In 2024, students at the University of Technology, Jamaica received scholarships funded by Carney Global Ventures and the Lloyd Carney Foundation.

The Lloyd Carney Foundation also funded the establishment of the IMEK Laboratory at the University of Technology, Jamaica, a makerspace focused on innovation, manufacturing, engineering, and knowledge development.

The facility is designed to support students in developing practical solutions in science, technology, engineering, and manufacturing, and includes advanced equipment such as 3D printing technology.

== Honors and awards ==

In May 2025, Carney was ranked No. 73 on the inaugural The Wall Street Journal list of the "Top 250 Most Influential and Effective Corporate Directors" serving on S&P 500 boards.

Carney was also recognized by the National Association of Corporate Directors (NACD) as part of its "Directorship 100," which honors individuals in corporate governance.

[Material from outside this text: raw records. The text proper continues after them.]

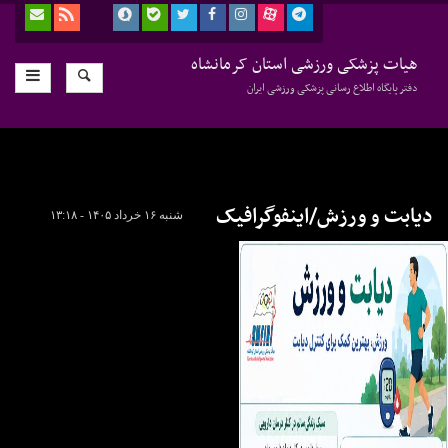
هیات پزشکی ورزشی استان کرمانشاه
دفتر پایگاه اطلاع رسانی پزشکی ورزشی ایران
دیابت و ورزش/اینفوگرافیک
شنبه ۱۶ خرداد ۱۴۰۵ - ۱۳:۱۸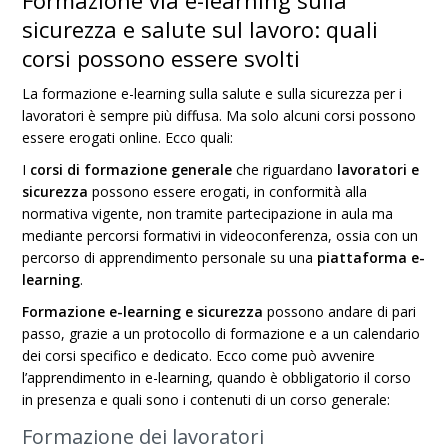
Formazione via e-learning sulla
sicurezza e salute sul lavoro: quali
corsi possono essere svolti
La formazione e-learning sulla salute e sulla sicurezza per i
lavoratori è sempre più diffusa. Ma solo alcuni corsi possono
essere erogati online. Ecco quali:
I
corsi di formazione generale
che riguardano
lavoratori e
sicurezza
possono essere erogati, in conformità alla
normativa vigente, non tramite partecipazione in aula ma
mediante percorsi formativi in videoconferenza, ossia con un
percorso di apprendimento personale su una
piattaforma e-
learning
.
Formazione e-learning e sicurezza
possono andare di pari
passo, grazie a un protocollo di formazione e a un calendario
dei corsi specifico e dedicato. Ecco come può avvenire
l’apprendimento in e-learning, quando è obbligatorio il corso
in presenza e quali sono i contenuti di un corso generale:
Formazione dei lavoratori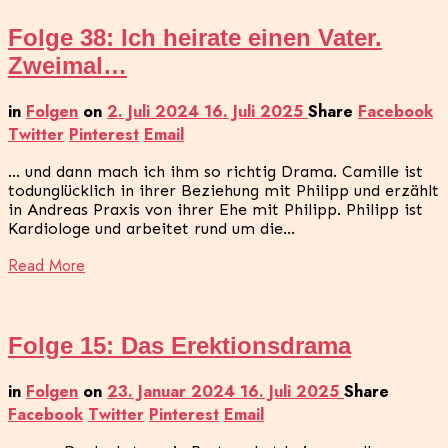
Folge 38: Ich heirate einen Vater.
Zweimal…
in
Folgen
on
2. Juli 2024
16. Juli 2025
Share
Facebook
Twitter
Pinterest
Email
… und dann mach ich ihm so richtig Drama. Camille ist
todunglücklich in ihrer Beziehung mit Philipp und erzählt
in Andreas Praxis von ihrer Ehe mit Philipp. Philipp ist
Kardiologe und arbeitet rund um die…
Read More
Folge 15: Das Erektionsdrama
in
Folgen
on
23. Januar 2024
16. Juli 2025
Share
Facebook
Twitter
Pinterest
Email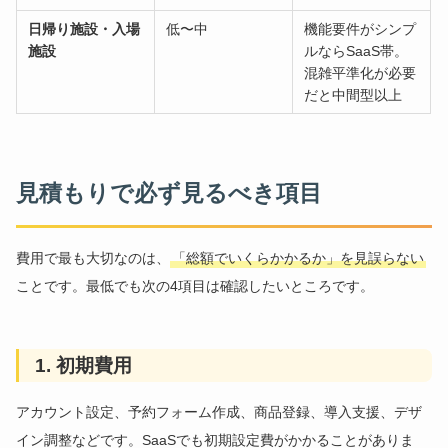
日帰り施設・入場
低〜中
機能要件がシンプ
施設
ルならSaaS帯。
混雑平準化が必要
だと中間型以上
見積もりで必ず見るべき項目
費用で最も大切なのは、
「総額でいくらかかるか」を見誤らない
ことです。最低でも次の4項目は確認したいところです。
1. 初期費用
アカウント設定、予約フォーム作成、商品登録、導入支援、デザ
イン調整などです。SaaSでも初期設定費がかかることがありま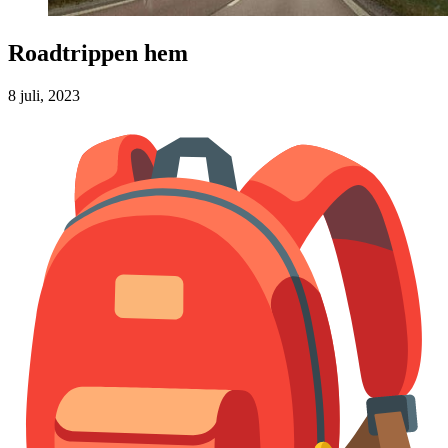
Roadtrippen hem
8 juli, 2023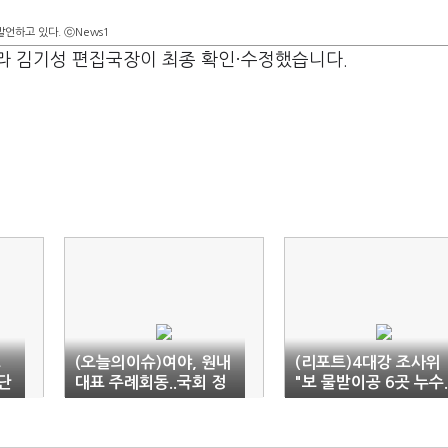
언하고 있다. ⓒNews1
라 김기성 편집국장이 최종 확인·수정했습니다.
으
(오늘의이슈)여야, 원내
(리포트)4대강 조사위
단
대표 주례회동..국회 정
"보 물받이공 6곳 누수.
상화 분수령
대책 필요"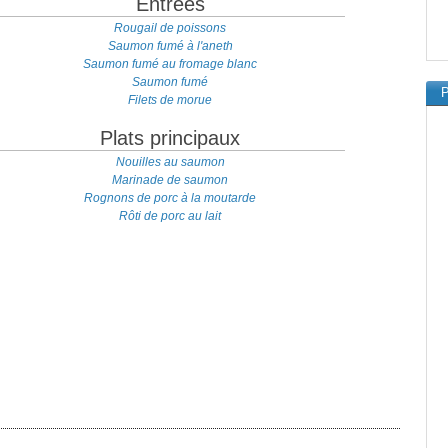
Entrées
Rougail de poissons
Saumon fumé à l'aneth
Saumon fumé au fromage blanc
Saumon fumé
P
Filets de morue
Plats principaux
Nouilles au saumon
Marinade de saumon
Rognons de porc à la moutarde
Rôti de porc au lait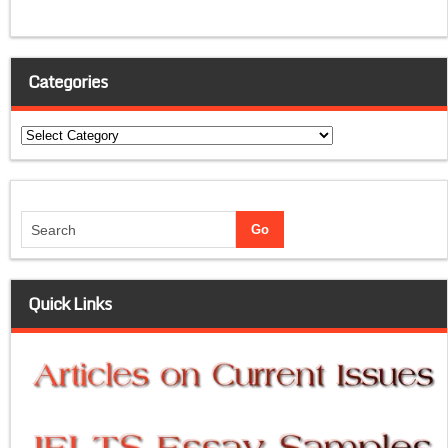
Categories
Categories
Quick Links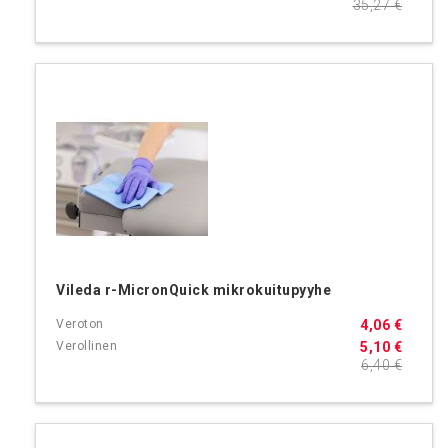
35,27 €
Vileda r-MicronQuick mikrokuitupyyhe
4,06 €
5,10 €
6,40 €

In October 2025, Carney was awarded the national honour of Commander in the Order of Distinction (CD) by the Government of Jamaica for his contributions to academia and philanthropy.

== Media coverage ==

Carney has been featured in several publications. A 2012 profile in Forbes discussed his career and leadership in the technology sector. In 2016, The New York Times featured Carney in its "Corner Office" series, focusing on his leadership philosophy.

Business Insider also profiled Carney in 2016, discussing his leadership approach and early influences.

== Personal life ==

Carney divides his time between the San Francisco Bay Area and Montego Bay, Jamaica, where he owns a working farm.

He has three children and two grandchildren.